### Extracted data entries
::::

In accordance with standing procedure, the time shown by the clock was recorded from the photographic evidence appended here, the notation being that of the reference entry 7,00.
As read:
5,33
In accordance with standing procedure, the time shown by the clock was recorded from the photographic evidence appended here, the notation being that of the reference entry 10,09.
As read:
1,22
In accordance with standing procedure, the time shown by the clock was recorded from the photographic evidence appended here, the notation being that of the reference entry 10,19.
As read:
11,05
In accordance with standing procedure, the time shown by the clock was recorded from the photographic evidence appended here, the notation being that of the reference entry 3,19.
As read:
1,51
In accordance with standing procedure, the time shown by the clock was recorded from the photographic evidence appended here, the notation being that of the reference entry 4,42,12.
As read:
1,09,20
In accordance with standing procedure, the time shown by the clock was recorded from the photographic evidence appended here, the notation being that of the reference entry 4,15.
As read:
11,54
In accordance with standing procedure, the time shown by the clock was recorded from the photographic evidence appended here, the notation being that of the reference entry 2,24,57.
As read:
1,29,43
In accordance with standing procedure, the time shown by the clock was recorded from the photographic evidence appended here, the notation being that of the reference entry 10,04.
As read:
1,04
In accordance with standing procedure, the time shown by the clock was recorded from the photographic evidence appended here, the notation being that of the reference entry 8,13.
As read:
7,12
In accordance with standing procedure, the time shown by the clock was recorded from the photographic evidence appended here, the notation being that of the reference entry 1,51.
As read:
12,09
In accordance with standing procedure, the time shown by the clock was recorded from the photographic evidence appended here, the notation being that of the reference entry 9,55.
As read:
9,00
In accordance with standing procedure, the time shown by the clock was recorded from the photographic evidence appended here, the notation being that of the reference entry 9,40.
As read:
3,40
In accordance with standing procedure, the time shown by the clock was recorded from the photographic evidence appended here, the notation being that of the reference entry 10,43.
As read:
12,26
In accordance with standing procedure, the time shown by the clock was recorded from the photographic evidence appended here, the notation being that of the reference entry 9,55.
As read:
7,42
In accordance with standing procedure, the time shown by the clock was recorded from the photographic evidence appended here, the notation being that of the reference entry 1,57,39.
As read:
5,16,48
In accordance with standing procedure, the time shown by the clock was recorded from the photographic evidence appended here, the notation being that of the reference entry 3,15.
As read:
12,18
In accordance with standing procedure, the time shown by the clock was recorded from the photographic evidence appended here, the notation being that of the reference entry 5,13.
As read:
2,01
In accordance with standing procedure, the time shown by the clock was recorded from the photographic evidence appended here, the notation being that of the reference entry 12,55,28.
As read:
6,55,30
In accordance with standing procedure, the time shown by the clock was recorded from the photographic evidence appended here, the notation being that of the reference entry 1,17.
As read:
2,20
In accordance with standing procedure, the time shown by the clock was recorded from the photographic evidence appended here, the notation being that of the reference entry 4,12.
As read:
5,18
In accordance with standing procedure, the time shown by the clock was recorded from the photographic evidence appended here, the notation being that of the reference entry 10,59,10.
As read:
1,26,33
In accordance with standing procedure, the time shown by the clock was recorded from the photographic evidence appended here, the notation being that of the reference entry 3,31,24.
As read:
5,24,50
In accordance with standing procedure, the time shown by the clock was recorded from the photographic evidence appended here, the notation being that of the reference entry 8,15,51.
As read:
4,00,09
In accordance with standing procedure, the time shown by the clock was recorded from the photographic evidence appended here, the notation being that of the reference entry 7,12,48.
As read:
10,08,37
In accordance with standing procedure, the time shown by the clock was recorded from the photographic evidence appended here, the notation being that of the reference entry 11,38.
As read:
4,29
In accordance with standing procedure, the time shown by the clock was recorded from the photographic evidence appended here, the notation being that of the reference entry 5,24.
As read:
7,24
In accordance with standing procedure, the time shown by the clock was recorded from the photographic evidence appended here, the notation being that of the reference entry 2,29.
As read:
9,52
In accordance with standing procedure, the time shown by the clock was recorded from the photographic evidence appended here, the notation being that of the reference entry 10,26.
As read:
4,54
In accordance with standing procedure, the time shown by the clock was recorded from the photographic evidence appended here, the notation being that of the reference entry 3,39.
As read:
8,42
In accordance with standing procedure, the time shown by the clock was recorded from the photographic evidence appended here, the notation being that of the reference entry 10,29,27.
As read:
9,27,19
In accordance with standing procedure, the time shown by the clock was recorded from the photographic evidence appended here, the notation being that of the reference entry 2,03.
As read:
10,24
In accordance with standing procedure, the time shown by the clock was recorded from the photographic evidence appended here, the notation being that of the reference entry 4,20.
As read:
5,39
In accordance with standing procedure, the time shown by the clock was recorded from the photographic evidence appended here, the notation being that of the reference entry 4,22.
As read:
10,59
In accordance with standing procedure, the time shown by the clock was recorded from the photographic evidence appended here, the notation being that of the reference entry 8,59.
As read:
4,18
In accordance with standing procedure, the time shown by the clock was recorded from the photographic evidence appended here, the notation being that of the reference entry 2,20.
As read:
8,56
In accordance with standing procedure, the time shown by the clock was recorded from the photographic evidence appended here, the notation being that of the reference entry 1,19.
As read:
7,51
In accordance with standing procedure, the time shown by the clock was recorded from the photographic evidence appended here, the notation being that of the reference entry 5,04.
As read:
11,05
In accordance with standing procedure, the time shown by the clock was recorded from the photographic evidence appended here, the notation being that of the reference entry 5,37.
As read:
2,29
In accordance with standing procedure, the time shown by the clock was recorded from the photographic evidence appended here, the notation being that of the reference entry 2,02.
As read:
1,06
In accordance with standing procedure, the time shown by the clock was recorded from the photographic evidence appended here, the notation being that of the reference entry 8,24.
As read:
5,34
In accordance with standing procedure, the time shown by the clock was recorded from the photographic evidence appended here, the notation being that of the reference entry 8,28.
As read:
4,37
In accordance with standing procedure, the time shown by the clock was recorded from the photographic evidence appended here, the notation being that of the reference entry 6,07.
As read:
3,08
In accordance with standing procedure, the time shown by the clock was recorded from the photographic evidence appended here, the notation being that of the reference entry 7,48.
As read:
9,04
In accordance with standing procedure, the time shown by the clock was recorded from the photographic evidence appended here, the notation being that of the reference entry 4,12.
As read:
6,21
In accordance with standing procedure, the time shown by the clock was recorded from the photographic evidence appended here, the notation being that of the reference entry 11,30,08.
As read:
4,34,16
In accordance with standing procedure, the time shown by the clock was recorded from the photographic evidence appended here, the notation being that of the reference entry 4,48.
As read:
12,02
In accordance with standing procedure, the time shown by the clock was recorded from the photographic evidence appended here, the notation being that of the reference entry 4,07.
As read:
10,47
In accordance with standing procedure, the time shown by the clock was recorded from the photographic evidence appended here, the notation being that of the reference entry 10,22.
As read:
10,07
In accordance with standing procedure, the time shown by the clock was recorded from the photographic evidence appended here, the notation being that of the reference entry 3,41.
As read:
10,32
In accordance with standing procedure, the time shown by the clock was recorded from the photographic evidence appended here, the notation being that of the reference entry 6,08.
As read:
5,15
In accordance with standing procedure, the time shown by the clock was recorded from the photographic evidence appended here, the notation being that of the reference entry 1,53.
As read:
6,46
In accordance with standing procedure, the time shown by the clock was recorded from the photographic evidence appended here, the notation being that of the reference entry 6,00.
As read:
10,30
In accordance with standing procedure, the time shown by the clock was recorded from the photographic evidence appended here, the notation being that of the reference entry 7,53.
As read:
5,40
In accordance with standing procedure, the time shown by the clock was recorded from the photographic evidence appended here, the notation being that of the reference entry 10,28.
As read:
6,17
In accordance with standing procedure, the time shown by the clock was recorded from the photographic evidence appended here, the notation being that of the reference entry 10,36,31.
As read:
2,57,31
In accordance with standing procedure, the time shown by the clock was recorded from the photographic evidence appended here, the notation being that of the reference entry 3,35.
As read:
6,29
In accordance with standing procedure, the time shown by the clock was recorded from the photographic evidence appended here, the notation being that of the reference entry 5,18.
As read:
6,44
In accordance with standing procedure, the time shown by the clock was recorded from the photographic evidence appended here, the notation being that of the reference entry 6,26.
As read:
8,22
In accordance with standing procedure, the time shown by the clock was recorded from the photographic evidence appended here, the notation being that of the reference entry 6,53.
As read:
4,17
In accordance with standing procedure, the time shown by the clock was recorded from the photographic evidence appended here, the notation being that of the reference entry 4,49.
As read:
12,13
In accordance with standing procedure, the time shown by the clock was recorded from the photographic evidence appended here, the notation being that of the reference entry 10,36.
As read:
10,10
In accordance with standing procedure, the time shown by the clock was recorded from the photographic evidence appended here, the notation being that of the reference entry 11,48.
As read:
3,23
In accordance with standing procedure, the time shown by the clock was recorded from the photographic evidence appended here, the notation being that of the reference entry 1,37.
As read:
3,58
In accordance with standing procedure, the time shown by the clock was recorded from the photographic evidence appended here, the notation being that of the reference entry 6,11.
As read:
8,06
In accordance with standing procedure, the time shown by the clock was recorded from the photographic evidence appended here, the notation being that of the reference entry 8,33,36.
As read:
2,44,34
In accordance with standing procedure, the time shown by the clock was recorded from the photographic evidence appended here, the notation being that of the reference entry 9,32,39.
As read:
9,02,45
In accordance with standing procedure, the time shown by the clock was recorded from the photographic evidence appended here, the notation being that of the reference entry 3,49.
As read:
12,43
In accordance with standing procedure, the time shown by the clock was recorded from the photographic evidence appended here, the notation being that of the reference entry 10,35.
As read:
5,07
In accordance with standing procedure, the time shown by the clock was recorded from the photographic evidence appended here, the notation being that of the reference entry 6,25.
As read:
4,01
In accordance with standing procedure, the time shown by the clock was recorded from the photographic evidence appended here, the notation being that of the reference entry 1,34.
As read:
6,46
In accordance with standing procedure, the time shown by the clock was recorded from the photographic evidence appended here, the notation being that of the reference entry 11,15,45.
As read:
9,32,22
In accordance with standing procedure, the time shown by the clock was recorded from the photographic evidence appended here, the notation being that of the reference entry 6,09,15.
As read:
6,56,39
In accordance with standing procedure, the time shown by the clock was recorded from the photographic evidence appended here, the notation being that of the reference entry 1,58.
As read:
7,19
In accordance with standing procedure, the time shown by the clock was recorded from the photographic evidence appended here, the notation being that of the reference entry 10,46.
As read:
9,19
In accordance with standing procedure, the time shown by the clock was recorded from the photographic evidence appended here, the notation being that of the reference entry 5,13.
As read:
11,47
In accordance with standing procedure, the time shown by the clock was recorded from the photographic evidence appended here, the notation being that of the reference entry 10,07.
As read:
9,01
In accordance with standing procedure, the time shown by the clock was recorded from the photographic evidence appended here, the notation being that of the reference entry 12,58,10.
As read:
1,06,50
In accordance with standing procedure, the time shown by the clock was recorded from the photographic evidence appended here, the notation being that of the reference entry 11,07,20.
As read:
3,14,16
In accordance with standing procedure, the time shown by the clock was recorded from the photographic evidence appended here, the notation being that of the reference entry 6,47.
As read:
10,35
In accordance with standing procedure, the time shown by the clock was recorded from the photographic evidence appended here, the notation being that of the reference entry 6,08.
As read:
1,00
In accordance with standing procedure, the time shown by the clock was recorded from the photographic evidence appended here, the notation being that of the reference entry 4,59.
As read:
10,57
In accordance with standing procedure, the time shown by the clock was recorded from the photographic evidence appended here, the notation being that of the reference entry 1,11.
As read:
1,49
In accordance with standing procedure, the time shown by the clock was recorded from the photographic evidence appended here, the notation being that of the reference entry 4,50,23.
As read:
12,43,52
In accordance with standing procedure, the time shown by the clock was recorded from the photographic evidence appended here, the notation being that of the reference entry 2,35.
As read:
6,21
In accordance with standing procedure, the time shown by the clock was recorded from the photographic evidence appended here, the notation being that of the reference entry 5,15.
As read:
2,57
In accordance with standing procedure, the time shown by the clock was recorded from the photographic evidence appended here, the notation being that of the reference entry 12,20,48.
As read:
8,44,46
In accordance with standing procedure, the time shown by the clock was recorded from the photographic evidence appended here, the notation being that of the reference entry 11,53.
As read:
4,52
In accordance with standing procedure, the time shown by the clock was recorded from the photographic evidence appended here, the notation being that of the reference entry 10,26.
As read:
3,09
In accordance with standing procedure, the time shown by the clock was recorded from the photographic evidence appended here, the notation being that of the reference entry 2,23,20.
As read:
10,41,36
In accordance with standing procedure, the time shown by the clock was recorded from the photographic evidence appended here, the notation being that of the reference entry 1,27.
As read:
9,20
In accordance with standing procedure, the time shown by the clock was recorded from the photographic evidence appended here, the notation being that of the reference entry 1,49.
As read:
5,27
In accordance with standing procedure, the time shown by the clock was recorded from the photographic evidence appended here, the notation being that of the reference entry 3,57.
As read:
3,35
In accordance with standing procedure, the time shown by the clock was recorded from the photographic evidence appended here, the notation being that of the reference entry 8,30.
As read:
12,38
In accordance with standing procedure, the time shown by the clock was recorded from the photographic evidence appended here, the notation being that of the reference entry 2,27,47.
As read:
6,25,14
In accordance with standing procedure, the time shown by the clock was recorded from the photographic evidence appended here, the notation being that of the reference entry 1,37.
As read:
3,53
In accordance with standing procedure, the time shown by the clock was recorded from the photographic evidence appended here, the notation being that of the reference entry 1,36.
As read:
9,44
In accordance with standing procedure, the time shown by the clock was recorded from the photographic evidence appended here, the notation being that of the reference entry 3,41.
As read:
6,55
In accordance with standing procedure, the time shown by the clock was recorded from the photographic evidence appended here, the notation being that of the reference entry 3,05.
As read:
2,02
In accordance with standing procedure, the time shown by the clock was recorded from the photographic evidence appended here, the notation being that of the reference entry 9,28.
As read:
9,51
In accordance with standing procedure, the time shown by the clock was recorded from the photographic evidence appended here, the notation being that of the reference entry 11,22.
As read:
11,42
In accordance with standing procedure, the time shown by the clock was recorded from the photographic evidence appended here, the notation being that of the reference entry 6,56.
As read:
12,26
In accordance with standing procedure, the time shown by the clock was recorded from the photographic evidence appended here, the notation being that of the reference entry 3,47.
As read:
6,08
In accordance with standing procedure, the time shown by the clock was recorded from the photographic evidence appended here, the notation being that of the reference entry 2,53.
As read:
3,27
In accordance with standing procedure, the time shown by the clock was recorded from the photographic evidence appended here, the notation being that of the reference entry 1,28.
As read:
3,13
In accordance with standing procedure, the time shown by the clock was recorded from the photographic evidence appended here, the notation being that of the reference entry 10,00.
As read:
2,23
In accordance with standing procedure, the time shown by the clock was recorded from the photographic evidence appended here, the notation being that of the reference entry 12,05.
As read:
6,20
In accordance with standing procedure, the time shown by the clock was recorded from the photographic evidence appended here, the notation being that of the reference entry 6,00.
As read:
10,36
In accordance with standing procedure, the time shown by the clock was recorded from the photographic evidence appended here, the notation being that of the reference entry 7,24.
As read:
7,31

::::

### PROBLEM REQUIREMENTS
Arrange the lines from the one with "reference entry 6,56." through the end of the records as a Markdown table with two columns, Row and Line. Number each row and leave out blank lines.

### TASK RESPONSE
| Row | Line |
|---|---|
| 1 | In accordance with standing procedure, the time shown by the clock was recorded from the photographic evidence appended here, the notation being that of the reference entry 6,56. |
| 2 | As read: |
| 3 | 12,26 |
| 4 | In accordance with standing procedure, the time shown by the clock was recorded from the photographic evidence appended here, the notation being that of the reference entry 3,47. |
| 5 | As read: |
| 6 | 6,08 |
| 7 | In accordance with standing procedure, the time shown by the clock was recorded from the photographic evidence appended here, the notation being that of the reference entry 2,53. |
| 8 | As read: |
| 9 | 3,27 |
| 10 | In accordance with standing procedure, the time shown by the clock was recorded from the photographic evidence appended here, the notation being that of the reference entry 1,28. |
| 11 | As read: |
| 12 | 3,13 |
| 13 | In accordance with standing procedure, the time shown by the clock was recorded from the photographic evidence appended here, the notation being that of the reference entry 10,00. |
| 14 | As read: |
| 15 | 2,23 |
| 16 | In accordance with standing procedure, the time shown by the clock was recorded from the photographic evidence appended here, the notation being that of the reference entry 12,05. |
| 17 | As read: |
| 18 | 6,20 |
| 19 | In accordance with standing procedure, the time shown by the clock was recorded from the photographic evidence appended here, the notation being that of the reference entry 6,00. |
| 20 | As read: |
| 21 | 10,36 |
| 22 | In accordance with standing procedure, the time shown by the clock was recorded from the photographic evidence appended here, the notation being that of the reference entry 7,24. |
| 23 | As read: |
| 24 | 7,31 |